Design#
Cubed is composed of five layers: from the storage layer at the bottom, to the Array API layer at the top:
Blue blocks are implemented in Cubed, green in Rechunker, and red in other projects like Zarr and Beam.
Let’s go through the layers from the bottom:
Storage#
Every array in Cubed is backed by a Zarr array. This means that the array type inherits Zarr attributes including the underlying store (which may be on local disk, or a cloud store, for example), as well as the shape, dtype, and chunks. Chunks are the unit of storage and computation in this system.
Runtime#
Cubed uses external runtimes for computation.

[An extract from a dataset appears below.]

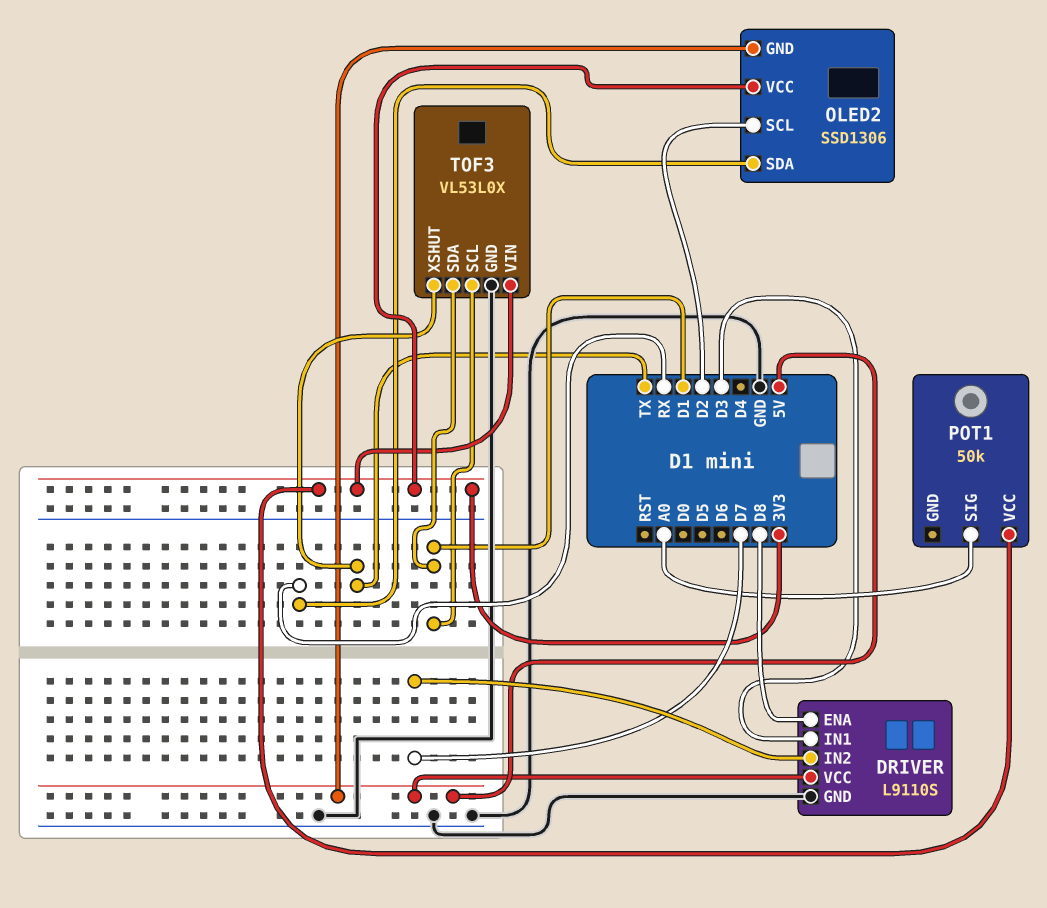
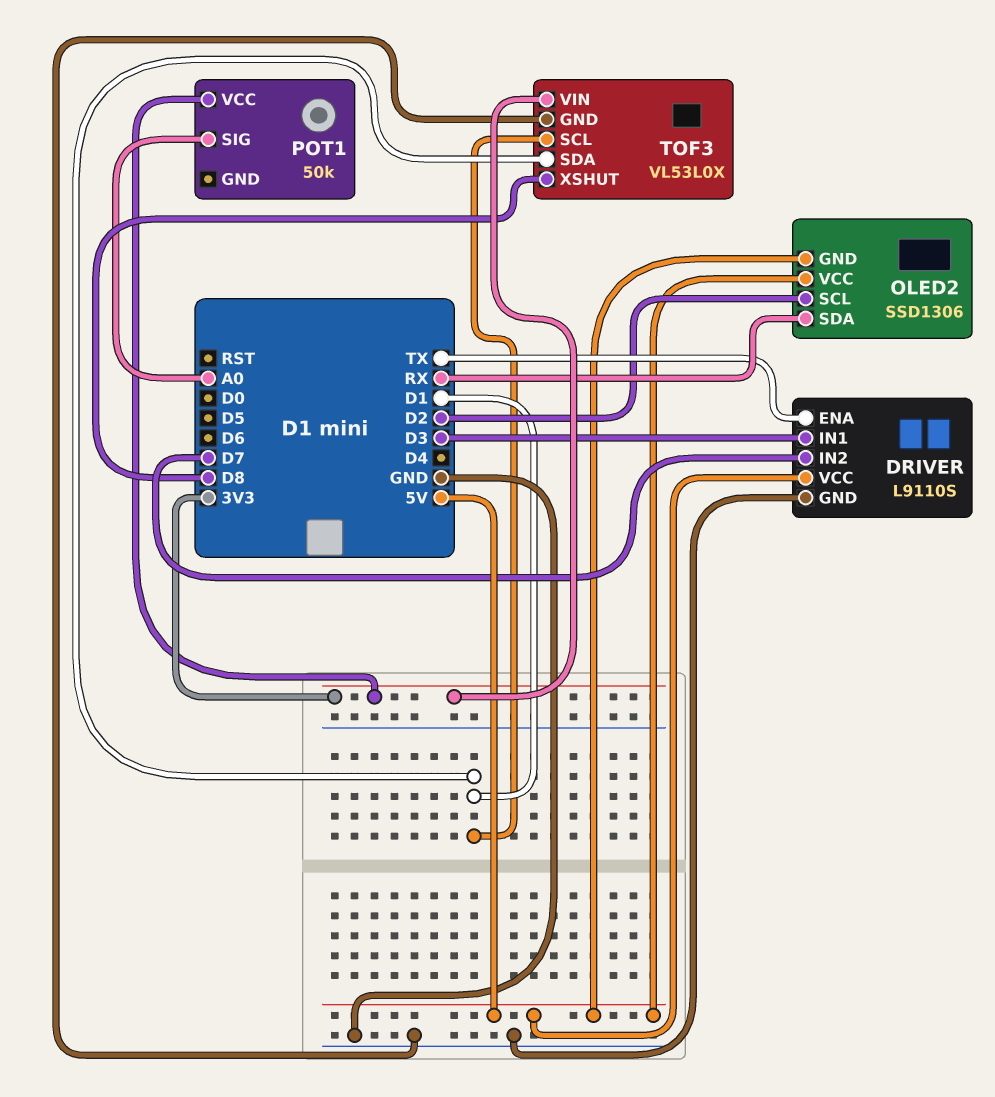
DRIVER pin ENA: D8 -> TX
OLED2 pin VCC: 3V3 -> 5V
TOF3 pin XSHUT: TX -> D8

It follows the Rechunker model (and uses its algorithm) to delegate tasks to stateless executors, which include Python (in-process), Lithops, Modal, and Apache Beam.
Primitive operations#
There are two primitive operations on arrays:
blockwise
- Applies a function to multiple blocks from multiple inputs, expressed using concise indexing rules.
rechunk
- Changes the chunking of an array, without changing its shape or dtype.
Core operations#
These are built on top of the primitive operations, and provide functions that are needed to implement all array operations.
elemwise
- Applies a function elementwise to its arguments, respecting broadcasting.
map_blocks
- Applies a function to corresponding blocks from multiple inputs.
map_direct
- Applies a function across blocks of a new array, reading directly from side inputs (not necessarily in a blockwise fashion).
index
(__getitem__
)- Subsets an array, along one or more axes.
reduction
- Applies a function to reduce an array along one or more axes.
arg_reduction
- A reduction that returns the array indexes, not the values.
Array API#
The new Python Array API was chosen for the public API as it provides a useful, well-defined subset of the NumPy API. There are a few extensions, including Zarr IO, random number generation, and operations like map_blocks
which are heavily used in Dask applications.